3.Tarafların gerçekleşen sosyal ve ekonomik durumlarına, nafakanın niteliğine, günün ekonomik koşullarına göre ortak çocuklar yararına takdir edilen iştirak nafakası azdır. Mahkemece 4721 sayılı Kanun’un hakkaniyet ilkesi ile ilgili 4 üncü maddesi de dikkate alınarak daha uygun miktarda nafakaya hükmedilmesi gerekir. Bu yön gözetilmeden yazılı şekilde hüküm tesisi usul ve kanuna aykırı olup bozmayı gerektirmiştir.
4.Tarafların tespit edilen ekonomik ve sosyal durumlarına, boşanmaya yol açan olaylardaki kusur derecelerine, paranın alım gücüne, kişilik haklarına yapılan saldırı ile ihlal edilen mevcut ve beklenen menfaatlerin kapsamına nazaran, davacı- davalı kadın yararına hükmolunan maddî ve manevî tazminat azdır. 4721 sayılı Kanun'un 4 üncü maddesindeki hakkaniyet ilkesi ile 174 üncü maddesinin birinci ve ikinci fıkraları, 6098 sayılı Kanun'un 50 nci ve 51 inci maddesi hükümleri nazara alınarak, daha uygun miktarda maddî ve manevî tazminat takdiri gerekirken, yazılı şekilde hüküm kurulması bozmayı gerektirmiştir.
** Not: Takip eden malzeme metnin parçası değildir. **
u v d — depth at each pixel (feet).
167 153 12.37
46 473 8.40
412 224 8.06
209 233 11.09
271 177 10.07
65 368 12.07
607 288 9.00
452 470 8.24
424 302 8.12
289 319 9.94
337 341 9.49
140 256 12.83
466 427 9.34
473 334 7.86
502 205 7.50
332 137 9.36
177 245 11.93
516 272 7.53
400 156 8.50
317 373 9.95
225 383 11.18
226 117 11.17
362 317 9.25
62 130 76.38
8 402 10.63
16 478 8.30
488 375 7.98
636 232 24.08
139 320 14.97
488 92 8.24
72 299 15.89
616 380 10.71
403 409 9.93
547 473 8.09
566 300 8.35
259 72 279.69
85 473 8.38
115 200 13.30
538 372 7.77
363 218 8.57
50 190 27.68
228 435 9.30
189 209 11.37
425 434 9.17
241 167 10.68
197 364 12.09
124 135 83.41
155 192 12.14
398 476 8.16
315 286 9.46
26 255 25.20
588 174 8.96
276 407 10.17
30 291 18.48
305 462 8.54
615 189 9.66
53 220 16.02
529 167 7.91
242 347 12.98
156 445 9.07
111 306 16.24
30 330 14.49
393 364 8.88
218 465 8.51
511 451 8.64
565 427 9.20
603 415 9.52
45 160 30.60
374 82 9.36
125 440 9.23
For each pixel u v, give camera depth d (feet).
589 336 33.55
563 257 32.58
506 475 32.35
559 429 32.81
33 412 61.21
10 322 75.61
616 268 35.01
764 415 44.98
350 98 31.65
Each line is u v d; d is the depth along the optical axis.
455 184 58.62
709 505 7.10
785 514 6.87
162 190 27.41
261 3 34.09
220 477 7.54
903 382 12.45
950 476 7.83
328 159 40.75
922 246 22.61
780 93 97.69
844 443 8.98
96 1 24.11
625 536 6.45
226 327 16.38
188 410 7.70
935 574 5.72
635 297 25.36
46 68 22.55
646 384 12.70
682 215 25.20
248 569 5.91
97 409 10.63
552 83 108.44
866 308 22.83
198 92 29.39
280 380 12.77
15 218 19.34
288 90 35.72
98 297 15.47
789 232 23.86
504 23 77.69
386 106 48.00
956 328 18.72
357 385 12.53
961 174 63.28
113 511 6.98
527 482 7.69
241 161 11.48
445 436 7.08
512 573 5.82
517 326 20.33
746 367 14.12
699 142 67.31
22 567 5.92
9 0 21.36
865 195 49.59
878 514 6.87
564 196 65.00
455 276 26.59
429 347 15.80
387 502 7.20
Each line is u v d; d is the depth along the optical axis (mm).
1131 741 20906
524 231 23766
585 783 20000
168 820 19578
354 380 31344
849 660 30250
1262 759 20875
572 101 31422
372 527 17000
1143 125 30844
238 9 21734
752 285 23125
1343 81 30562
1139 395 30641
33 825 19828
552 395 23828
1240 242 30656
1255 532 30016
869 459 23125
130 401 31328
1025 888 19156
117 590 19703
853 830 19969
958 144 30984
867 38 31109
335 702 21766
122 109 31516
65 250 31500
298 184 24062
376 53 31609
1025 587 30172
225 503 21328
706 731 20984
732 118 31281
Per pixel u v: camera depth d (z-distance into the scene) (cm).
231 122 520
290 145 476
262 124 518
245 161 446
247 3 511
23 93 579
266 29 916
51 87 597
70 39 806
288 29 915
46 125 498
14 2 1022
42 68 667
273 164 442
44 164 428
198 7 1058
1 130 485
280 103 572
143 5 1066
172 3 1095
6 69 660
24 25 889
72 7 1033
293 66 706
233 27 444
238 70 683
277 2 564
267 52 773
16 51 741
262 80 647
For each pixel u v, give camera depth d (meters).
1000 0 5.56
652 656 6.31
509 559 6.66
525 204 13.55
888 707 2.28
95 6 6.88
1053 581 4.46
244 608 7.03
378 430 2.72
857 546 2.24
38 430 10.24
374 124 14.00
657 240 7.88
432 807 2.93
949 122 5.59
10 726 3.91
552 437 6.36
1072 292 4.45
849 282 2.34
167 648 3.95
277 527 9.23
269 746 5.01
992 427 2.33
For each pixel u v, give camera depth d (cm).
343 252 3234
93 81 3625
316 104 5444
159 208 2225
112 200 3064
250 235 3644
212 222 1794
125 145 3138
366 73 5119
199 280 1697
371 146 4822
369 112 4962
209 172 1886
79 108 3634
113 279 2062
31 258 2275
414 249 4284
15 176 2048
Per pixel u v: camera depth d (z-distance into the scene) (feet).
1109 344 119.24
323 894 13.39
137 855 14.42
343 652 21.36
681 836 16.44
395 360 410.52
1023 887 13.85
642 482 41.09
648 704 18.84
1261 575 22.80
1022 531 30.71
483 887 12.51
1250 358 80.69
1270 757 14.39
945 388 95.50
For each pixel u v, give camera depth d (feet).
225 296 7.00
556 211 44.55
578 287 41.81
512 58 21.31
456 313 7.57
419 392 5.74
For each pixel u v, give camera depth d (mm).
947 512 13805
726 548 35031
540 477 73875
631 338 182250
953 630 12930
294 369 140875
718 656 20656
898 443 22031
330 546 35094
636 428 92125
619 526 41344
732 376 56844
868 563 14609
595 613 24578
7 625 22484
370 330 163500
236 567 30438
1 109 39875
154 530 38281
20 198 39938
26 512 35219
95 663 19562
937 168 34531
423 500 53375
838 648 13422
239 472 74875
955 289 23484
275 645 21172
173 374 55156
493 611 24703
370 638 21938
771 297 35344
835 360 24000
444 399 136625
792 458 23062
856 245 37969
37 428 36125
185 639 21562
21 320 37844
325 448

5.Davacı-davalı kadın vekili dava dilekçesinde, nafakalara yıllık ÜFE- TÜFE oranında artış yapılmasına hükmedilmesini de talep etmiştir. Davacı- davalı kadının nafakalara artış hükmedilmesi talebi hakkında olumlu ya da olumsuz bir karar verilmemesi usul ve yasaya aykırı olup bozmayı gerektirmiştir.
VI. KARAR
Açıklanan sebeplerle;
1.Davalı- davacı erkek vekilinin kişisel ilişkinin düzenlenmesine yönelik temyiz dilekçesinin REDDİNE,
2.Temyiz olunan Bölge Adliye Mahkemesi kararının kadının yoksulluk nafakası talebinin kabulü, kadın yararına hükmedilen maddî ve manevî tazminatın miktarları, iştirak nafakasının miktarı ile nafakalara yönelik artırım talebi yönünden BOZULMASINA,
3.Davacı- davalı kadın ve davalı-davacı erkek vekilinin sair temyiz itirazlarının reddi ile temyiz olunan Bölge Adliye Mahkemesi kararının bozma kapsamı dışında kalan temyize konu bölümlerinin 6100 sayılı Kanun'un 370 inci maddesinin birinci fıkrası uyarınca ONANMASINA,
Peşin alınan harcın istek halinde yatıranlara iadesine,
Dosyanın Bölge Adliye Mahkemesine gönderilmesine,
14.03.2024 tarihinde oy birliğiyle karar verildi.